CAT scans and MRIs are useful for showing the structure of the brain. (The difference between the two has to do with type of imaging used, and certain anatomical parts are better examined with one or the other.) But, speaking of MRIs for example, it will be used in dementia patients to determine things such as size/shape of the brain (has is shrunk?), spotting of abnormalities such as tumors or other structures that are amiss, and identifying bleeds, or areas where a bleed has occurred. Often patients in the earlier stages of AD show no MRI abnormalities at all. Later, comparing an new MRI to an older one, shrinkage or bleeds may be noticeable.
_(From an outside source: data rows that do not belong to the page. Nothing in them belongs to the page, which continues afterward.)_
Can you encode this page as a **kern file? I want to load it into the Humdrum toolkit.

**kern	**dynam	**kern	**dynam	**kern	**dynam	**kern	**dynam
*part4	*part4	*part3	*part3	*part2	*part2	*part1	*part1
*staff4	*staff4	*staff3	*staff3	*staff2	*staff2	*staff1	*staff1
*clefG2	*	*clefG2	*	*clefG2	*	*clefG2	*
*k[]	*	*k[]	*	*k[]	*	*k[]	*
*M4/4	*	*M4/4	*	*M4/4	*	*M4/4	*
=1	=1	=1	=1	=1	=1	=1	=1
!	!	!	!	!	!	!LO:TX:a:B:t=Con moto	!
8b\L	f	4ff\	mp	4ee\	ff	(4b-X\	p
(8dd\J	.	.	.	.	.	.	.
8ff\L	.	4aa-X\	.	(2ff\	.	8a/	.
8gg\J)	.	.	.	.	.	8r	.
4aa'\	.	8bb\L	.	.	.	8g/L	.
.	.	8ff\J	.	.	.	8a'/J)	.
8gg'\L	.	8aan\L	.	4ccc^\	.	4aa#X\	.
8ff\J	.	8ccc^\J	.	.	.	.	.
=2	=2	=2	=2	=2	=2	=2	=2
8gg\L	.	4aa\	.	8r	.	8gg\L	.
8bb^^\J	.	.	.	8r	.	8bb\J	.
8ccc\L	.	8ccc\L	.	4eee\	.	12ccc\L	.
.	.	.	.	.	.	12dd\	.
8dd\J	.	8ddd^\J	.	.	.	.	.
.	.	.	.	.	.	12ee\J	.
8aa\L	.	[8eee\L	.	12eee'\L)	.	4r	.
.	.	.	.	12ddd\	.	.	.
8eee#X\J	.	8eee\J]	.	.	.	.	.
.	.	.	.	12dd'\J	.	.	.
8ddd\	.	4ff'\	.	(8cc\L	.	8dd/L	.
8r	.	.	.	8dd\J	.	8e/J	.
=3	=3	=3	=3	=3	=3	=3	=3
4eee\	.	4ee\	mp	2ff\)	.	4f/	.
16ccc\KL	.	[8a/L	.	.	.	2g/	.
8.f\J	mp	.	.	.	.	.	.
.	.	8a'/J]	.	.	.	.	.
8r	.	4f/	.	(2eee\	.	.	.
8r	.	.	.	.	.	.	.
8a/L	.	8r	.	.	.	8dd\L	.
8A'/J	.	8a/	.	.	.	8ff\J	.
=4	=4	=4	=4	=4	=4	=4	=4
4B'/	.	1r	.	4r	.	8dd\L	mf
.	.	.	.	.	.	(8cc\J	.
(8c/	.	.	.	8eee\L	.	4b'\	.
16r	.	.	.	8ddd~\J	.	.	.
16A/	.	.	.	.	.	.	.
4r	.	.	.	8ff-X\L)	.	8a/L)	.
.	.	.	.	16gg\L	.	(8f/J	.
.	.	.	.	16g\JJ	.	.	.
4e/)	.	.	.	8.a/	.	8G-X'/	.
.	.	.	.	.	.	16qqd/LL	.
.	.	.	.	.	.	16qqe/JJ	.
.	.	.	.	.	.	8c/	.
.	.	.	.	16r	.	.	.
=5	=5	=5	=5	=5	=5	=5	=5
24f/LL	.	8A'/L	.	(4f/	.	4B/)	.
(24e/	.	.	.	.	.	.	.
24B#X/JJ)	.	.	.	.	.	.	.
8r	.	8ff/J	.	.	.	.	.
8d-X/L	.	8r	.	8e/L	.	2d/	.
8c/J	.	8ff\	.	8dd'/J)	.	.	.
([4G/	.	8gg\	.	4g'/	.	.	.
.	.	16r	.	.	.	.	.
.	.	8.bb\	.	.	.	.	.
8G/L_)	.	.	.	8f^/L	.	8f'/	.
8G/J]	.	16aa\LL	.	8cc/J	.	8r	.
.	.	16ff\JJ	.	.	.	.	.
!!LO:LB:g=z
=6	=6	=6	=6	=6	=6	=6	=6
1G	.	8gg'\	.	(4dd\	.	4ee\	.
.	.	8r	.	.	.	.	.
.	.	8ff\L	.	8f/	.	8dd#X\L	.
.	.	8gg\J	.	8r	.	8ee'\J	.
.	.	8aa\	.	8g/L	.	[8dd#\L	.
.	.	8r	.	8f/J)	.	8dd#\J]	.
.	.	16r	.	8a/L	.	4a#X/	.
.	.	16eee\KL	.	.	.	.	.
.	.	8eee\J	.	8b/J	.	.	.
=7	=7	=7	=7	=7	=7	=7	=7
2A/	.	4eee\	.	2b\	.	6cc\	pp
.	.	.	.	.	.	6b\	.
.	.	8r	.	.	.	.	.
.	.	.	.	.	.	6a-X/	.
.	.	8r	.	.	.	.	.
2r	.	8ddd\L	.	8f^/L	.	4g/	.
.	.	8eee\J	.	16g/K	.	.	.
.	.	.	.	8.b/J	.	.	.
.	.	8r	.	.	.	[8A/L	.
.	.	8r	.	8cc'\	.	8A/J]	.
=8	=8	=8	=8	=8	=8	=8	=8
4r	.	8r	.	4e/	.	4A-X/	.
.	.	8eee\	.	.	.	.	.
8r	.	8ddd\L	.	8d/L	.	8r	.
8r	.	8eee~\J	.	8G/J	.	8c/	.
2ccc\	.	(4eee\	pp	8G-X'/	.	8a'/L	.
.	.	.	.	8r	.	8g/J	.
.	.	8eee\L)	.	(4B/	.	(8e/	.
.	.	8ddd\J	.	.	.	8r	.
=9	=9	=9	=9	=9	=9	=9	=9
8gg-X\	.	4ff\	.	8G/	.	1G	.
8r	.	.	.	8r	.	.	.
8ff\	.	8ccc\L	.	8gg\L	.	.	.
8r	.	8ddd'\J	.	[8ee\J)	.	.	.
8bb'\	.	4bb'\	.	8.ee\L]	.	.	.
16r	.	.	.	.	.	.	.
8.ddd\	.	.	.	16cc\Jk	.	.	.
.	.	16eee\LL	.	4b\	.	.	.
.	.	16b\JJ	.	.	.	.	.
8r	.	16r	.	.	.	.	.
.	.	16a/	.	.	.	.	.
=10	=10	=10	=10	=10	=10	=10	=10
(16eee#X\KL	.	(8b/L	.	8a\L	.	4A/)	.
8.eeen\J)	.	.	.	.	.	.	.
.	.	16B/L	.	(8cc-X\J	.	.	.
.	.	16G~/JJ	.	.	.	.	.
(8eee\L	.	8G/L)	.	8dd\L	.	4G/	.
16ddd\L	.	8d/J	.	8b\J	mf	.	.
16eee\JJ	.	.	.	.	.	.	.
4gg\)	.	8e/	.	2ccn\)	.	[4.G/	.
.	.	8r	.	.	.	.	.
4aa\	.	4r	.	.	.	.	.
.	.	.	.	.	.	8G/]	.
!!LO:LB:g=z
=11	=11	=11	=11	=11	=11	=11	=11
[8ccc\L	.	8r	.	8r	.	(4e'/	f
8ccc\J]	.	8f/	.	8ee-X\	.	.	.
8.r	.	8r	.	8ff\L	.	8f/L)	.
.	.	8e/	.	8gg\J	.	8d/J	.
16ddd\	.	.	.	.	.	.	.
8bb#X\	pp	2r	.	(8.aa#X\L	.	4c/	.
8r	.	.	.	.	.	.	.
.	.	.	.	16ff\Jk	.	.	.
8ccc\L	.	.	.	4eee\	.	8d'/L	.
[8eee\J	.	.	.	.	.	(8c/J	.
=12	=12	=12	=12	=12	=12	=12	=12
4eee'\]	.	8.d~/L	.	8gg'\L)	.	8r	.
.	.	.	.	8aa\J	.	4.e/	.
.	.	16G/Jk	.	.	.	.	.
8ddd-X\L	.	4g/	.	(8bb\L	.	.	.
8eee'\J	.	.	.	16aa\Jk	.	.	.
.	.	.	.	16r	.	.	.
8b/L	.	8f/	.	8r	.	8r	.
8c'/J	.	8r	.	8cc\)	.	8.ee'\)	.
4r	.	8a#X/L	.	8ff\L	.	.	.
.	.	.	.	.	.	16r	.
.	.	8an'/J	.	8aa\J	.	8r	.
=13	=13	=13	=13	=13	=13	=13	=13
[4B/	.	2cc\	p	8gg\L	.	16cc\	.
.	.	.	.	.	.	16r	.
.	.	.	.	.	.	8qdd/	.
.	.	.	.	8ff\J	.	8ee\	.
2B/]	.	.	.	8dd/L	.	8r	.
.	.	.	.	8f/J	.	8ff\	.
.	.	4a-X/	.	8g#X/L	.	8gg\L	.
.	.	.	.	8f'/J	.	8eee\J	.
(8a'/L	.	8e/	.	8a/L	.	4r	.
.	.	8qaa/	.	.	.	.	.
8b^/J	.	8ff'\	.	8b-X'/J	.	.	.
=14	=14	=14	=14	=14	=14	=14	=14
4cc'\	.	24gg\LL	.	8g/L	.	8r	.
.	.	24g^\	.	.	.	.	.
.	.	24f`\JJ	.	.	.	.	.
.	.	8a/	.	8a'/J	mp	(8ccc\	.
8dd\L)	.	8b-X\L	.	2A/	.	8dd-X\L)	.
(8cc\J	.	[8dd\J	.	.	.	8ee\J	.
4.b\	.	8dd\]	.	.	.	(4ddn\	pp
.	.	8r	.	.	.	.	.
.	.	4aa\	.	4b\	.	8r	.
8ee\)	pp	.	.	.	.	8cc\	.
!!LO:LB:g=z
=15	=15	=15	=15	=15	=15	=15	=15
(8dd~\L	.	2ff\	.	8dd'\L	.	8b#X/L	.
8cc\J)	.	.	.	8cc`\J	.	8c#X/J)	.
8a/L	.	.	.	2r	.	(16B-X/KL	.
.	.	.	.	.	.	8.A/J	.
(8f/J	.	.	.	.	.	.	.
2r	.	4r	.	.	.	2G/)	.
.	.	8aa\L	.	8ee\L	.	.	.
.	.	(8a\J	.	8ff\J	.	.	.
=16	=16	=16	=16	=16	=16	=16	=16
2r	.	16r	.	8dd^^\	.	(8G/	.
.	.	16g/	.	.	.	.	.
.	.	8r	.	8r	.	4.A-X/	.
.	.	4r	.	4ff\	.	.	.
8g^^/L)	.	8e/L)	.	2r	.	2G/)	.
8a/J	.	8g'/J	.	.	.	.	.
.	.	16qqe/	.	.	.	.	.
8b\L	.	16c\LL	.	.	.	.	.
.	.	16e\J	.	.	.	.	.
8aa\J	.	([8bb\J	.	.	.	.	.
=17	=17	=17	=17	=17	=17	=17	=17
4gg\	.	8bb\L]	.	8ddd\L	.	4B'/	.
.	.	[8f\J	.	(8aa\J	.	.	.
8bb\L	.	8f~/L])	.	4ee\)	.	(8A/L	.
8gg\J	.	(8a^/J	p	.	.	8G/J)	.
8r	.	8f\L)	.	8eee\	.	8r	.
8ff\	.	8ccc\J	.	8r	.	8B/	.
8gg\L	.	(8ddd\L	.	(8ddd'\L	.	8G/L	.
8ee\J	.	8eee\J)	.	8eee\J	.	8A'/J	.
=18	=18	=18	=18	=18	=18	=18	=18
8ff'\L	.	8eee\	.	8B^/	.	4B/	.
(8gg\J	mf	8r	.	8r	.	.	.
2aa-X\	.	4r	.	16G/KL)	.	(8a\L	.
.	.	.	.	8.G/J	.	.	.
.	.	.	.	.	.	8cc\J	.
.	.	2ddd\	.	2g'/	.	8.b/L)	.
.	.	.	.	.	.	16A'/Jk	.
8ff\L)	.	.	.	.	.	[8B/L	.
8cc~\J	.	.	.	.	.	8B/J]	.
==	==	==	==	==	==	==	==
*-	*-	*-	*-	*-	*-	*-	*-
A PET scan (or a SPECT scan--works somewhat differently, but similar,) shows metabolism abnormalities. As this applies to AD, the PET scan will show which areas of the brain are metabolizing glucose properly (in other words, doing what they're supposed to be doing,) and which parts aren't. The pattern of reduced glucose metabolism in certain areas resembles (depending on the colors used in the pictures) a fully "lit up" brain (a brain that's working) versus a brain where some of the "lights" have gone out. It's not really about light, it's about glucose being metabolized or not, but the pictures are can be very graphic and striking when you look at them as a lights on, off, or fading type of thing. Like the deficits revealed by neuropsych testing, the pattern of metabolic deficits displayed by the PET scan can be "consistent with Alzheimer's," or maybe point to something else.
Before diagnosis of FTD my husband had all the blood tests to rule out metabolic disorders and then he had a CT scan. The CT scan came back normal but his behavior was not right. He was then sent for a MRI--this showed atrophy of the frontal lobes of his brain which brought up the FTD diagnosis by the neurologist. My husband then had neuropsychological testing. His was done in one day over a period of 6-7 hours with breaks. These are cognitive tests which test the different parts of the brain, plus I was given a lot of questionaires to fill out with my observations. His leaned more toward FTD than Alzheimers. He had a second set of tests (much shorter-only 2 hours) which showed he had declined about 20% from the previous year's test and really seemed to rule out AD.
A spect scan was talked about but as all the other tests seem to point to FTD, the doctors didn't see the need to put him through one.
My wife's MRI and PET scans were normal. The last surprised the neurologist seeing her at the time, he expected major atrophy based on her behavior. The neuropsych exam showed major problems but they were attributed to traumatic brain injury, we didn't suspect bigger problems until a few months later. Scans can show damage only when it reaches a certain point so a clean scan can be frustrating but can help eliminate certain possibilities, such as a tumor.